An empty August Bank Holiday gave Zoe and me the perfect excuse to spend another Sunday afternoon discovering some local countryside. Learning our lesson from the Woodhurst walk we made sure we found a ramble to a village which had a pub, in case of emergencies.
A few days earlier we’d had some pretty torrential showers, so we didn’t want to risk one of the walks out over the flood plains. Instead we struck out east, towards Holywell. Things started badly, with the first few hundred yards being unkept and knee-deep in stinging nettles – not great for the shorts-wearing other half. But we found a way around this section and carried on regardless.
The next stretch was better kept, but no less uninspiring.
We traipsed along a well wooded path with an overgrown water trench on one side and a lake we couldn’t see on the other, with the dull peace only occasionally broken by a boat pumping out crap pop jungle while dragging a water skier around in a circle.
We popped out into a pleasant meadow after a while, although it was only a short-lived break from the boring path. But thankfully a short walk later we were in Holywell – and a meander around this lovely little ring village later, we were in the pub.
The Old Ferry Boat Inn is a lovely looking pub that does very ordinary food and even more ordinary beer, but when it has a location as good as this and the weather is good, who cares? It was reasonably priced, warm (the food, not the beer) and politely served – that will do me.

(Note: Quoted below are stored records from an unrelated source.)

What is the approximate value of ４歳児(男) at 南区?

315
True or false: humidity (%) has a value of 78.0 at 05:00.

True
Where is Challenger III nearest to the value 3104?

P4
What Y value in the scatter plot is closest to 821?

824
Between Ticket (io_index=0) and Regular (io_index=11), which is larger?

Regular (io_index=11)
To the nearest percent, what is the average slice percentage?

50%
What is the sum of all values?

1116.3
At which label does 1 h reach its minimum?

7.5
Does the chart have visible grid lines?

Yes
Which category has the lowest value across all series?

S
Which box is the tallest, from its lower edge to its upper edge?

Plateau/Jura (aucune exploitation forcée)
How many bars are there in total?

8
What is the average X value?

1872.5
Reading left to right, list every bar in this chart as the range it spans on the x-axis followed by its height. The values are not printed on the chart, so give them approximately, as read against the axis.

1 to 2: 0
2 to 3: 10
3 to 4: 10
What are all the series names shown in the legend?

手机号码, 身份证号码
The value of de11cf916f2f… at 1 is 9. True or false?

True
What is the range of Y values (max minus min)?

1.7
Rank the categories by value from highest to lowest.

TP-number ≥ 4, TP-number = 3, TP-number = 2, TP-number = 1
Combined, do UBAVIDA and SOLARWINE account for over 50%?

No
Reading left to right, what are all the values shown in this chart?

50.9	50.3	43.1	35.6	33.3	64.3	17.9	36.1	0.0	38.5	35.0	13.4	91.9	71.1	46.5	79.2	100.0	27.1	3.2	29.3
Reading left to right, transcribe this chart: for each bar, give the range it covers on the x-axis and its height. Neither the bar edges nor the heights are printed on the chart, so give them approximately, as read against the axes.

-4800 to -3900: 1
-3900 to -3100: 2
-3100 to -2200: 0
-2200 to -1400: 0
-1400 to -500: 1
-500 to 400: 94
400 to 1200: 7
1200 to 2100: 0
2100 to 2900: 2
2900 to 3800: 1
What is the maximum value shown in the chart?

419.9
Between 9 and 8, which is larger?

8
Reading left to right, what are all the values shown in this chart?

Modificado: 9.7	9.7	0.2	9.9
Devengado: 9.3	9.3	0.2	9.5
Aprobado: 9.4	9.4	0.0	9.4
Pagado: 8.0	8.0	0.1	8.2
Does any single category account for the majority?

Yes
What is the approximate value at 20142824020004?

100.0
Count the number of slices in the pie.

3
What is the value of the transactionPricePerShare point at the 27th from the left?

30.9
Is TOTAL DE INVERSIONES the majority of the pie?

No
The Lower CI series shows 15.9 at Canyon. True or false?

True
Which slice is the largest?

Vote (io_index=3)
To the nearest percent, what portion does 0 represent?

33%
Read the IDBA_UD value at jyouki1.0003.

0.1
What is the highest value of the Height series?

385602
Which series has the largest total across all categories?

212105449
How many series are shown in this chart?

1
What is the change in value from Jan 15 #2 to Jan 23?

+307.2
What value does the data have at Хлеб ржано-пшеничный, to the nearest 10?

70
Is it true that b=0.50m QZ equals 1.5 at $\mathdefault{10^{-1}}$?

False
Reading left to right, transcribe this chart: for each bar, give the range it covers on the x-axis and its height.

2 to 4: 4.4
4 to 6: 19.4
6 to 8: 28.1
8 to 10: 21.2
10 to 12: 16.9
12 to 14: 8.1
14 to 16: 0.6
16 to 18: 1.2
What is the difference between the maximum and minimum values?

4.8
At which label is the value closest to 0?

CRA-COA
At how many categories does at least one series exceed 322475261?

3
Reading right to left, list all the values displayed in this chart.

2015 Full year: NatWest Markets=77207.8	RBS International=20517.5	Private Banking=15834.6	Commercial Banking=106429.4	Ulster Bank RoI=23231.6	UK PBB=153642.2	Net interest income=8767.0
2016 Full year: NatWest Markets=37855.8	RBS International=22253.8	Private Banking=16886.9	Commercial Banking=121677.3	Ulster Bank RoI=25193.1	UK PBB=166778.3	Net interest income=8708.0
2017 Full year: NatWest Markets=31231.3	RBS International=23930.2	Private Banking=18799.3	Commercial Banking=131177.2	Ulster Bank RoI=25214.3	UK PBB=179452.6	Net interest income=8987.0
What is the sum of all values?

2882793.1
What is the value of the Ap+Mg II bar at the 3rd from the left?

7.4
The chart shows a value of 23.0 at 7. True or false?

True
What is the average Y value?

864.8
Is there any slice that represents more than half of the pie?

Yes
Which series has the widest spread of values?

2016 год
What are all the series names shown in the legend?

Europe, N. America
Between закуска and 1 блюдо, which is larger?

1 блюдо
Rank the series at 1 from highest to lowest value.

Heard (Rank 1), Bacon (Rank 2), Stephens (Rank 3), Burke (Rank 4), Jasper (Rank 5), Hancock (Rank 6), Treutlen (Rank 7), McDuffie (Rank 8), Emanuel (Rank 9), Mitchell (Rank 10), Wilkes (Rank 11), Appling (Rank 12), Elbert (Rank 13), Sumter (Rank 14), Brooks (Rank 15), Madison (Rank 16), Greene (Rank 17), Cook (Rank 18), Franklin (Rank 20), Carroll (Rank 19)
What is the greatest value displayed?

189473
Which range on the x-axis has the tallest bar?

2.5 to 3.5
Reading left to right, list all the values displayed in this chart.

Afterwards we wandered along the river, up to the church (pictured in the distance a few pictures below – 10p to anyone who can spot it…) and then through some gorgeous countryside, including some lovely meadows along the river – but again, only for about 20 minutes or so. Then we hit a long, horrible and overgrown car track that went past an equally unpleasant cement works – including having to pretty much walk along a wall to get past some flooding.
Our conclusion was that, for the most part, this isn’t a fun walk. However, the unpleasant bit is short and the place you get to is well worth getting through the boring bits to arrive at.
Next time we’ll definitely continue the walk on to next-door Needingworth and see what that village has to offer too.
When we got back to St Ives we met some friends and carried on drinking – which didn’t leave me in a great place for the following day’s football. Peterborough supporting Lee came along with his daughter and we sat/stood variously around the pitch feeling a bit sorry for ourselves.
A St Ives Town performance to match my hangover
The night before there had been a bunch of guys in the Oliver Cromwell pub (St Ives’ finest) in fancy dress being very, very drunk – the kind of drunk that makes other drunks feel sober in comparison. After this performance, it wouldn’t surprise me at all if some of them had been on the pitch against Kettering Town that Bank Holiday afternoon.
St Ives Town had started the season unbeaten; Kettering Town had played three, lost three, scored none and conceded nine. This was only going to go one way, right? Wrong…
It’s worth mentioning the Kettering fans here. Despite a terrible start to the season, and a terrible few years in which they’d been relegated, lost their ground and their players due to financial irregularities, and almost disappeared completely, they came in good numbers. A few weeks before Chertsey had brought maybe 15 – Kettering brought hundreds, and they were behind their team from the start.
The Kettering side is very young, but you could see they were starting to add a bit of league nous and steel to their obvious athleticism. They harried St Ives in a way they hadn’t experienced yet this season and were a lot tougher than they looked.
St Ives had no time on the ball and as plan A went out the window it became obvious fast that there wasn’t a plan B. The Saints were 1-0 down at half time and lucky it wasn’t more – surely a half time team talk and reshuffle would turn the tide?
The second half began much as the first had – and then, amazingly, got worse. One got sent off, a second goal went in, another got sent off, they gave away a (missed) penalty – it was awful. Lee’s daughter even managed to get stung by a wasp – but at least it meant she got to go home before the end! It was a bit of a footballing lesson for St Ives and in truth they probably needed to be brought down a peg after a great start – this must’ve solidly grounded them!
But I wasn’t put off at all. Not once did I dream of a comfy seat at the Emirates watching millionaires play the game as God meant it to be played. I’ll take my football with a pint, a bit of extra fat and the occasional glimpse of brilliance, thanks very much.